Assessing whether Chile’s taxing rights are affected may involve complex considerations regarding timing, mechanisms and the corporate level at which such rights are impacted.
From a substantive perspective, it may be helpful to record within the corporate documentation of the reorganisation that the tax treatment of Chilean assets remains unchanged and that any potential future disposition would remain taxable in Chile at any level. This could serve as a strong argument in support of applying the tax-neutral regime to the transaction.
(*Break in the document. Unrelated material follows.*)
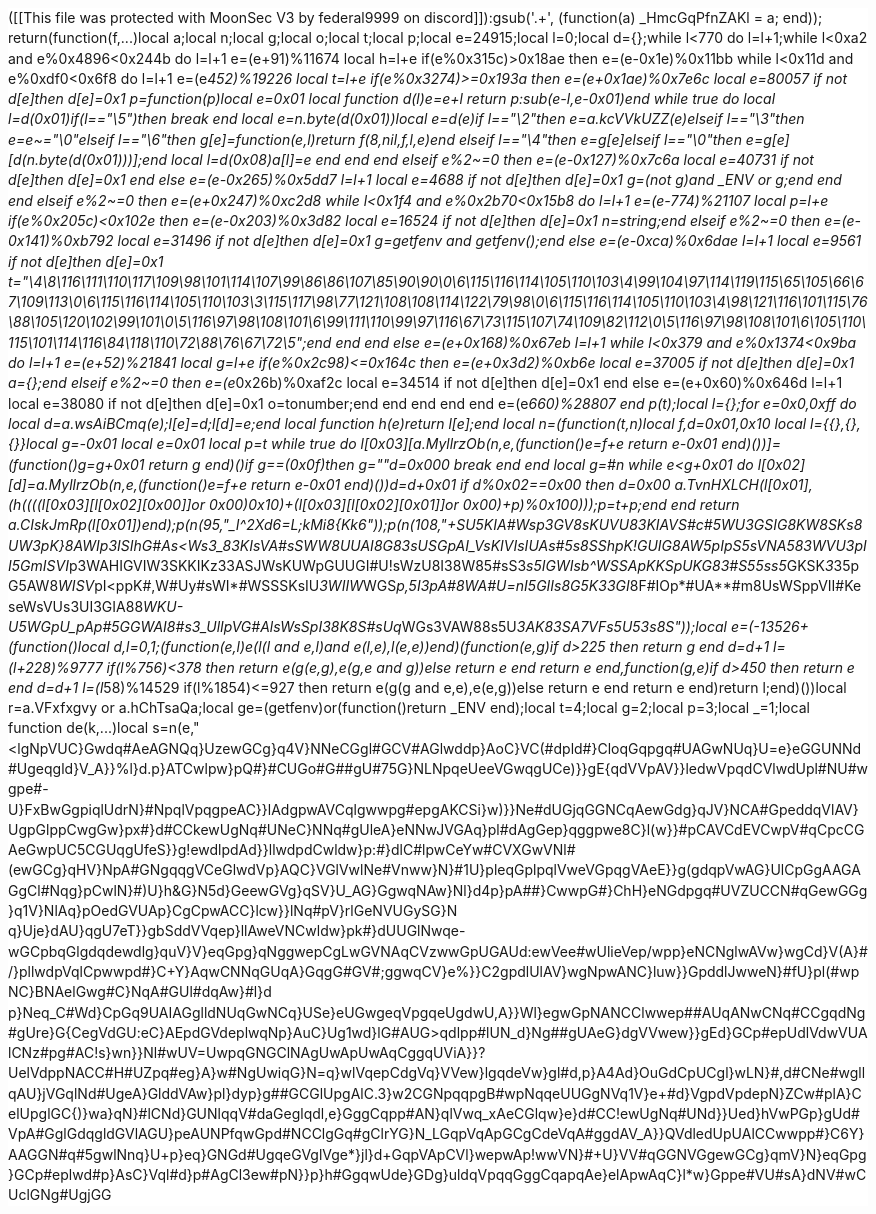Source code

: ([[This file was protected with MoonSec V3 by federal9999 on discord]]):gsub('.+', (function(a) _HmcGqPfnZAKl = a; end)); return(function(f,...)local a;local n;local g;local o;local t;local p;local e=24915;local l=0;local d={};while l<770 do l=l+1;while l<0xa2 and e%0x4896<0x244b do l=l+1 e=(e+91)%11674 local h=l+e if(e%0x315c)>0x18ae then e=(e-0x1e)%0x11bb while l<0x11d and e%0xdf0<0x6f8 do l=l+1 e=(e*452)%19226 local t=l+e if(e%0x3274)>=0x193a then e=(e+0x1ae)%0x7e6c local e=80057 if not d[e]then d[e]=0x1 p=function(p)local e=0x01 local function d(l)e=e+l return p:sub(e-l,e-0x01)end while true do local l=d(0x01)if(l=="\5")then break end local e=n.byte(d(0x01))local e=d(e)if l=="\2"then e=a.kcVVkUZZ(e)elseif l=="\3"then e=e~="\0"elseif l=="\6"then g[e]=function(e,l)return f(8,nil,f,l,e)end elseif l=="\4"then e=g[e]elseif l=="\0"then e=g[e][d(n.byte(d(0x01)))];end local l=d(0x08)a[l]=e end end end elseif e%2~=0 then e=(e-0x127)%0x7c6a local e=40731 if not d[e]then d[e]=0x1 end else e=(e-0x265)%0x5dd7 l=l+1 local e=4688 if not d[e]then d[e]=0x1 g=(not g)and _ENV or g;end end end elseif e%2~=0 then e=(e+0x247)%0xc2d8 while l<0x1f4 and e%0x2b70<0x15b8 do l=l+1 e=(e-774)%21107 local p=l+e if(e%0x205c)<0x102e then e=(e-0x203)%0x3d82 local e=16524 if not d[e]then d[e]=0x1 n=string;end elseif e%2~=0 then e=(e-0x141)%0xb792 local e=31496 if not d[e]then d[e]=0x1 g=getfenv and getfenv();end else e=(e-0xca)%0x6dae l=l+1 local e=9561 if not d[e]then d[e]=0x1 t="\4\8\116\111\110\117\109\98\101\114\107\99\86\86\107\85\90\90\0\6\115\116\114\105\110\103\4\99\104\97\114\119\115\65\105\66\67\109\113\0\6\115\116\114\105\110\103\3\115\117\98\77\121\108\108\114\122\79\98\0\6\115\116\114\105\110\103\4\98\121\116\101\115\76\88\105\120\102\99\101\0\5\116\97\98\108\101\6\99\111\110\99\97\116\67\73\115\107\74\109\82\112\0\5\116\97\98\108\101\6\105\110\115\101\114\116\84\118\110\72\88\76\67\72\5";end end end else e=(e+0x168)%0x67eb l=l+1 while l<0x379 and e%0x1374<0x9ba do l=l+1 e=(e+52)%21841 local g=l+e if(e%0x2c98)<=0x164c then e=(e+0x3d2)%0xb6e local e=37005 if not d[e]then d[e]=0x1 a={};end elseif e%2~=0 then e=(e*0x26b)%0xaf2c local e=34514 if not d[e]then d[e]=0x1 end else e=(e+0x60)%0x646d l=l+1 local e=38080 if not d[e]then d[e]=0x1 o=tonumber;end end end end end e=(e*660)%28807 end p(t);local l={};for e=0x0,0xff do local d=a.wsAiBCmq(e);l[e]=d;l[d]=e;end local function h(e)return l[e];end local n=(function(t,n)local f,d=0x01,0x10 local l={{},{},{}}local g=-0x01 local e=0x01 local p=t while true do l[0x03][a.MyllrzOb(n,e,(function()e=f+e return e-0x01 end)())]=(function()g=g+0x01 return g end)()if g==(0x0f)then g=""d=0x000 break end end local g=#n while e<g+0x01 do l[0x02][d]=a.MyllrzOb(n,e,(function()e=f+e return e-0x01 end)())d=d+0x01 if d%0x02==0x00 then d=0x00 a.TvnHXLCH(l[0x01],(h((((l[0x03][l[0x02][0x00]]or 0x00)*0x10)+(l[0x03][l[0x02][0x01]]or 0x00)+p)%0x100)));p=t+p;end end return a.CIskJmRp(l[0x01])end);p(n(95,"_I^2Xd6=L;kMi8{Kk6"));p(n(108,"+SU5KIA#Ws*p3GV8sKUVU83KIAVS#*c#5WU3GSIG8KW8SKs8UW3pK}8AWIp3ISIhG#As<Ws3_83KIsVA#sSWW8UUAI8G83sUSGpAI_VsKIVIsIUAs#5s8SSh***pK!GUIG8AW5pIpS5sVNA583WVU3pII5GmISVI*p3WAHIGVIW3SKKIKz33ASJWsKUWpGUUGI#U!sWzU8I38W85#sS3*s5IGWIsb^WSSApKKSpUKG83#S55ss5*GKSK*3*35pG5AW8*WISV*pI<ppK#,W#Uy#sWI*#WSSSKsIU*3WIIW*WGS*p,5I3pA#8WA#U=*nI5GIIs8G5K3*3GI*8F#IOp*#UA**#m8UsWSppVII#KeseWsVUs3UI3GIA88*WKU-*U5WGpU_pAp#5GGWAI8#s3_U*lIpVG#AlsWsSpI38K8S#sUq*WGs3VAW88s5U*3AK83SA7VFs5U53s8S"));local e=(-13526+(function()local d,l=0,1;(function(e,l)e(l(l and e,l)and e(l,e),l(e,e))end)(function(e,g)if d>225 then return g end d=d+1 l=(l+228)%9777 if(l%756)<378 then return e(g(e,g),e(g,e and g))else return e end return e end,function(g,e)if d>450 then return e end d=d+1 l=(l*58)%14529 if(l%1854)<=927 then return e(g(g and e,e),e(e,g))else return e end return e end)return l;end)())local r=a.VFxfxgvy or a.hChTsaQa;local ge=(getfenv)or(function()return _ENV end);local t=4;local g=2;local p=3;local _=1;local function de(k,...)local s=n(e,"<lgNpVUC}Gwdq#AeAGNQq}UzewGCg}q4V}NNeCGgl#GCV#AGlwddp}AoC}VC(#dpld#}CloqGqpgq#UAGwNUq}U=e}eGGUNNd#Ugeqgld}V_A}}%l}d.p}ATCwlpw}pQ#}#CUGo#G##gU#75G}NLNpqeUeeVGwqgUCe)}}gE{qdVVpAV}}ledwVpqdCVlwdUpl#NU#wgpe#-U}FxBwGgpiqlUdrN}#NpqlVpqgpeAC}}lAdgpwAVCqlgwwpg#epgAKCSi}w)}}Ne#dUGjqGGNCqAewGdg}qJV}NCA#GpeddqVlAV}UgpGlppCwgGw}px#}d#CCkewUgNq#UNeC}NNq#gUleA}eNNwJVGAq}pl#dAgGep}qggpwe8C}l(w}}#pCAVCdEVCwpV#qCpcCGAeGwpUC5CGUqgUfeS}}g!ewdlpdAd}}llwdpdCwldw}p:#}dlC#lpwCeYw#CVXGwVNl#(ewGCg}qHV}NpA#GNgqqgVCeGlwdVp}AQC}VGlVwlNe#Vnww}N}#1U}pleqGplpqlVweVGpqgVAeE}}g(gdqpVwAG}UlCpGgAAGAGgCl#Nqg}pCwlN}#)U}h&G}N5d}GeewGVg}qSV}U_AG}GgwqNAw}Nl}d4p}pA##}CwwpG#}ChH}eNGdpgq#UVZUCCN#qGewGGg}q1V}NlAq}pOedGVUAp}CgCpwACC}lcw}}lNq#pV}rlGeNVUGySG}N q}Uje}dAU}qgU7eT}}gbSddVVqep}llAweVNCwldw}pk#}dUUGlNwqe-wGCpbqGlgdqdewdlg}quV}V}eqGpg}qNggwepCgLwGVNAqCVzwwGpUGAUd:ewVee#wUlieVep/wpp}eNCNglwAVw}wgCd}V(A}#/}pllwdpVqlCpwwpd#}C+Y}AqwCNNqGUqA}GqgG#GV#;ggwqCV}e%}}C2gpdlUlAV}wgNpwANC}luw}}GpddlJwweN}#fU}pl(#wpNC}BNAelGwg#C}NqA#GUl#dqAw}#l}d p}Neq_C#Wd}CpGq9UAIAGglldNUqGwNCq}USe}eUGwgeqVpgqeUgdwU,A}}Wl}egwGpNANCClwwep##AUqANwCNq#CCgqdNg#gUre}G{CegVdGU:eC}AEpdGVdeplwqNp}AuC}Ug1wd}lG#AUG>qdlpp#lUN_d}Ng##gUAeG}dgVVwew}}gEd}GCp#epUdlVdwVUAlCNz#pg#AC!s}wn}}Nl#wUV=UwpqGNGClNAgUwApUwAqCggqUViA}}?UelVdppNACC#H#UZpq#eg}A}w#NgUwiqG}N=q}wlVqepCdgVq}VVew}lgqdeVw}gl#d,p}A4Ad}OuGdCpUCgl}wLN}#,d#CNe#wgllqAU}jVGqlNd#UgeA}GlddVAw}pl}dyp}g##GCGlUpgAlC.3}w2CGNpqqpgB#wpNqqeUUGgNVq1V}e+#d}VgpdVpdepN}ZCw#plA}CelUpglGC{)}wa}qN}#lCNd}GUNlqqV#daGeglqdl,e}GggCqpp#AN}qlVwq_xAeCGlqw}e}d#CC!ewUgNq#UNd}}Ued}hVwPGp}gUd#VpA#GglGdqgldGVlAGU}peAUNPfqwGpd#NCClgGq#gClrYG}N_LGqpVqApGCgCdeVqA#ggdAV_A}}QVdledUpUAlCCwwpp#}C6Y}AAGGN#q#5gwlNnq}U+p}eq}GNGd#UgqeGVglVge*}jl}d+GqpVApCVl}wepwAp!wwVN}#+U}VV#qGGNVGgewGCg}qmV}N}eqGpg}GCp#eplwd#p}AsC}Vql#d}p#AgCl3ew#pN}}p}h#GgqwUde}GDg}uldqVpqqGggCqapqAe}elApwAqC}l*w}Gppe#VU#sA}dNV#wCUclGNg#UgjGG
That said, while a purely substantive approach may appear to enable a broad range of reorganisations in theory, it is essential to recall that the purpose of the rule is to preserve Chile’s taxing rights, and to allow and regulate international business reorganisations with a focus on preventing the erosion of Chilean taxing rights.
On the other hand, the legitimate business purpose requirement serves as a substance-over-form safeguard, empowering the SII to challenge reorganisations that are solely motivated by tax considerations, particularly where the sole purpose is to avoid taxation.
A legitimate business purpose has been a longstanding requirement of the reorganisation rule, but until Law 21,713, it lacked a legal definition and was addressed only in abstract terms by the Chilean SII. The new law defines it as any purpose aimed at improving business conditions, such as obtaining financing, mitigating risks or increasing efficiency, as long as it is not exclusively tax driven.
Key takeaways
Law 21,713 expressly regulates international tax-neutral reorganisations. The legal requirements established are consistent with the historic interpretation upheld by the SII.
The international reorganisation rule is aimed at preserving Chile’s taxing rights in the context of cross-border reorganisations. The guiding principle is that the future disposal of an asset must remain subject to taxation in Chile.
Many cases appear straightforward, such as reorganisations involving assets located in Chile or where the recipient is a Chilean taxpayer.
However, there are cases where Chile’s taxing rights may not be immediately affected or only potentially affected in the future, which will likely require further legal developments and interpretations. In our view, the substantive test embedded in the legitimate business purpose requirement serves as a safeguard against an overly restrictive interpretation of the rule.